##### BLOQUE DE TEXTO

No estuve ni en Vietnam ni en el Golfo, pero llevo 20 años comiendo en cafeterías de universidades o comedores escolares, así que soy prácticamente un veterano de guerra.
Recuerdo con absurda nostalgia ese hacer cola al son de los berridos, hasta llegar al circuito que recorrer bandeja en mano (donde siempre se te colaba un profesor).
Primeros servidos por un tipo lúgubre y bigotudo que se había dejado crecer la uña del meñique, segundos de la mano del pseudo-esclavizado responsable de mantenimiento y el postre a cargo de una señorita permanentemente embarazada con gesto de mártir aburrida. Sin olvidar los "entremeses": un diminuto plato con una rodaja de queso o mortadela -según tocara- y patatas rancias o gusanitos al chicle. Al fondo, se adivinaban las siluetas desafiantes de los macabros cocineros que, a cara descubierta, habían cocinado todo aquello. Supongo que no debe ser agradable que la gente mire con asco el trabajo de uno.

##########
##### CONJUNTO DE DATOS

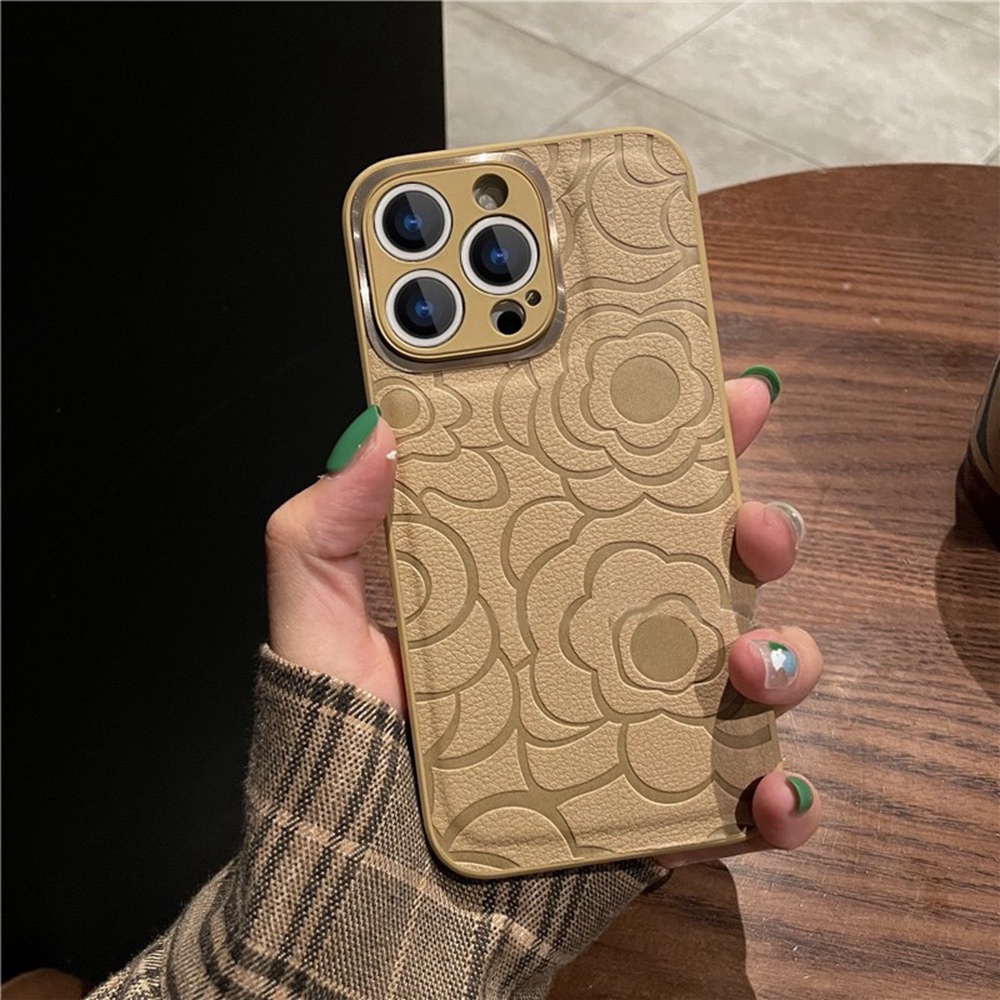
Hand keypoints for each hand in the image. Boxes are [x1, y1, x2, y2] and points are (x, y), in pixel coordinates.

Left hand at [265, 372, 821, 864]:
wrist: (370, 888)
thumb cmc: (345, 746)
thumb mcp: (321, 624)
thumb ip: (324, 528)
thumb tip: (378, 430)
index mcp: (547, 582)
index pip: (633, 493)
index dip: (692, 440)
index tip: (730, 397)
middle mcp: (613, 641)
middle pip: (722, 568)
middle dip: (766, 530)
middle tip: (751, 528)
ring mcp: (649, 725)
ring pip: (761, 670)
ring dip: (788, 656)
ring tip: (746, 665)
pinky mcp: (665, 812)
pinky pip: (753, 801)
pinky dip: (786, 796)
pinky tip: (770, 792)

##########

§ **ACCIÓN REQUERIDA A**:
En el texto sobre los comedores escolares, ¿quién estaba a cargo del postre?
§ **ACCIÓN REQUERIDA B**:
Prosigue el texto sobre los comedores escolares a partir de su última oración.
Los datos no desempeñan ningún papel aquí.

§ **RESULTADO DEL EJERCICIO A**:
Una señorita permanentemente embarazada con gesto de mártir aburrida.

§ **RESULTADO DEL EJERCICIO B**:
Las hileras de mesas (al fondo la de los profesores, que tenía postre especial y vino), el murmullo a voces, las caras de resignación tras cada bocado, los intentos de robo los pocos días que tocaba postre especial. Y, de sopetón, esos tan ansiados golpes de espumadera que anunciaban que todo el mundo estaba servido y se podía repetir. Carreras frenéticas de los más osados y glotones para hacerse con algún huevo frito o filete extra.
Come rápido, que se acerca la fila de salir. Había que marcharse en orden. Entregar tu bandeja para que volcaran los platos en un colosal cubo de basura. Y corriendo al patio, al baloncesto, a la libertad (contando con que al cura de turno no le diera por hacerte subir al aula de estudio).
Así eran, son y serán los comedores escolares. Con sus inevitable tradición mitológica conservada por vía oral desde tiempos inmemoriales, incluyendo clásicos como la cabeza de cucaracha en la ensalada, las piedras en la sopa de cocido o la intoxicación general cortesía de una salsa en mal estado. Entornos de menú incierto donde lo único seguro es que caen barritas de merluza una vez por semana.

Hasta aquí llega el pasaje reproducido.